Mensageiros das facções: câmeras flagraram advogados de traficantes na Bahia recebendo ordens em presídio

Gravações obtidas durante investigação mostram profissionais recebendo instruções sobre tráfico, armas, homicídios e sequestros

Por Wendel de Novais

Ícaro Cardoso Viana e Fernanda Oliveira Borges foram flagrados em vídeos Crédito: Reprodução/Fantástico

Vídeos gravados com autorização judicial revelaram como advogados investigados por atuar como mensageiros de facções criminosas recebiam e levavam ordens de traficantes custodiados no Presídio Estadual de Segurança Máxima de Serrinha, unidade destinada a líderes do crime organizado na Bahia.

As imagens, registradas entre setembro de 2025 e janeiro de 2026, foram obtidas pelo Fantástico e mostram encontros em que os profissionais recebiam instruções sobre tráfico de drogas, armamentos, homicídios, sequestros e movimentação financeira das organizações criminosas.

As gravações fazem parte da investigação que resultou, na última sexta-feira (3), na prisão de dez advogados durante uma operação do Ministério Público da Bahia (MP-BA), com apoio da Polícia Civil e da Secretaria de Administração Penitenciária e Ressocialização (Seap). Além dos profissionais, também foram cumpridos mandados judiciais contra 12 detentos apontados como integrantes das facções.

Os investigadores flagraram os advogados recebendo bilhetes com determinações das lideranças criminosas. Para escapar da fiscalização, os documentos eram escondidos sob as roupas íntimas antes de serem retirados do presídio. As imagens ainda mostram os presos repassando orientações detalhadas sobre compra e venda de armas, contabilidade do tráfico e planejamento de assassinatos e sequestros.

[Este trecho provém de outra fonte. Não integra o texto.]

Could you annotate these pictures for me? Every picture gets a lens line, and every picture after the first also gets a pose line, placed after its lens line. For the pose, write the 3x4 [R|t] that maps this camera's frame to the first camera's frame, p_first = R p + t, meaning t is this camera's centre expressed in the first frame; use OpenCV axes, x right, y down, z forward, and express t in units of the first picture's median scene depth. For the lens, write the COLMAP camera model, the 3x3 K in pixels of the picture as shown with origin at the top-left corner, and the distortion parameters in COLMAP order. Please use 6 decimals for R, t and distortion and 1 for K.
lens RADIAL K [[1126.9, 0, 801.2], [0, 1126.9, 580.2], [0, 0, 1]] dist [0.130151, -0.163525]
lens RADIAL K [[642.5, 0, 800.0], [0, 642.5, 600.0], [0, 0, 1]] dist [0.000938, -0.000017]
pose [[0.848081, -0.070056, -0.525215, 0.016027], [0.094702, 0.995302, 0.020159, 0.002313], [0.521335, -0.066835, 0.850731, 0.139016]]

Entre os investigados está o advogado Ícaro Cardoso Viana. Em um dos vídeos, ele aparece recebendo instruções para buscar duas pistolas com a tia de um dos traficantes. Em outro momento, faz anotações enquanto um detento dita valores de drogas utilizando codinomes como “peixe” para cocaína, “óleo” para crack e “chá” para maconha. As investigações apontam ainda que a organização utilizava cheques bancários para controlar parte da movimentação financeira.

Outra advogada citada é Fernanda Oliveira Borges. As imagens mostram a investigada retirando papéis de dentro das roupas enquanto recebe informações sobre balanços financeiros do tráfico. Conforme a apuração, ela também anotava ordens para cobranças de dívidas mediante ameaça e instruções relacionadas ao planejamento de sequestros.

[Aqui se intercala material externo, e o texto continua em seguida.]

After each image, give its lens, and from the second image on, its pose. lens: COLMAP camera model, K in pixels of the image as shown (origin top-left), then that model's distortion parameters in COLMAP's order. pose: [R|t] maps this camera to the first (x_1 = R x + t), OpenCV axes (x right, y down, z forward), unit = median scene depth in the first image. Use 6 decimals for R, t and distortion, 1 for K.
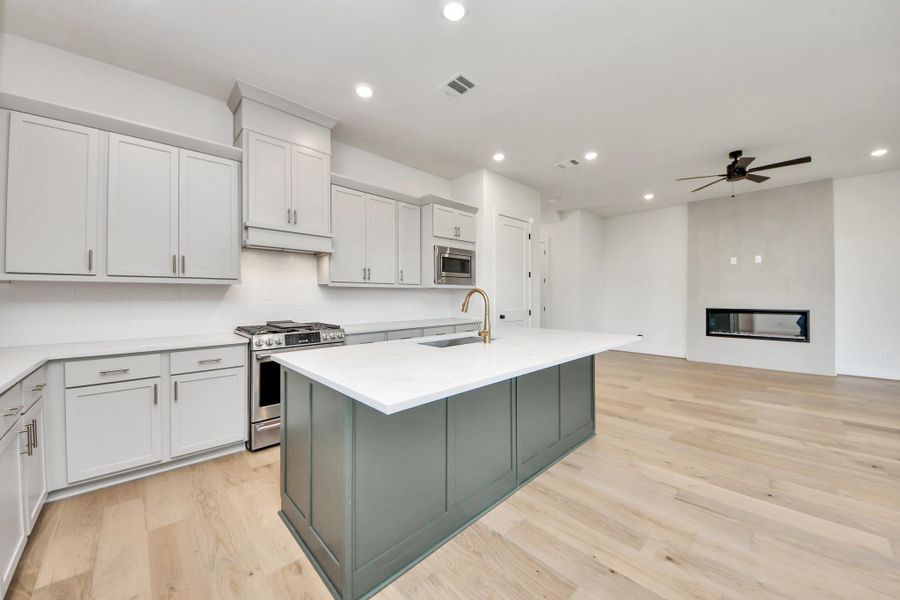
lens RADIAL K [[333.5, 0, 447.3], [0, 333.5, 306.2], [0, 0, 1]] dist [0.024050, -0.013662]
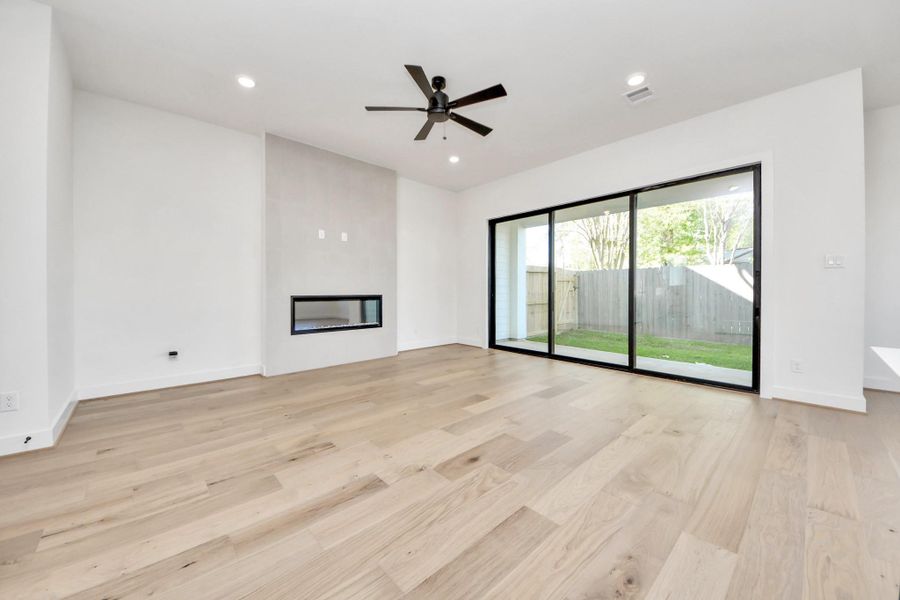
lens RADIAL K [[305.8, 0, 450.0], [0, 305.8, 300.0], [0, 0, 1]] dist [0.000007, -0.000026]
pose [[-0.026887, -0.025725, 0.999307, 0.176109], [0.023307, 0.999381, 0.026354, 0.008554], [-0.999367, 0.023999, -0.026270, 0.996714]]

Maria Mariana Batista de Oliveira também foi registrada durante as visitas ao presídio. De acordo com a investigação, ela mantinha contato frequente com uma liderança do Comando Vermelho. Em uma das gravações, a advogada aparece emocionada ao comunicar ao preso a morte de um integrante da facção durante a Operação Contenção, realizada na Bahia.

Na sequência, o detento afirma que pretende matar policiais, enquanto ela recebe informações sobre o paradeiro de uma carabina, identificada pelo codinome “CT”, além de detalhes sobre munições e orientações para embalar cocaína em pinos plásticos destinados à comercialização.

Os relatórios produzidos pelos investigadores indicam que os advogados extrapolavam a atuação jurídica e prestavam assessoria informal às facções fora dos processos judiciais. Conforme a investigação, eles mantinham os chefes das organizações atualizados sobre o fluxo de caixa do tráfico e ainda auxiliavam na divulgação de fotos e vídeos promocionais de drogas em aplicativos de mensagens para ampliar as vendas e fortalecer a atuação dos grupos criminosos.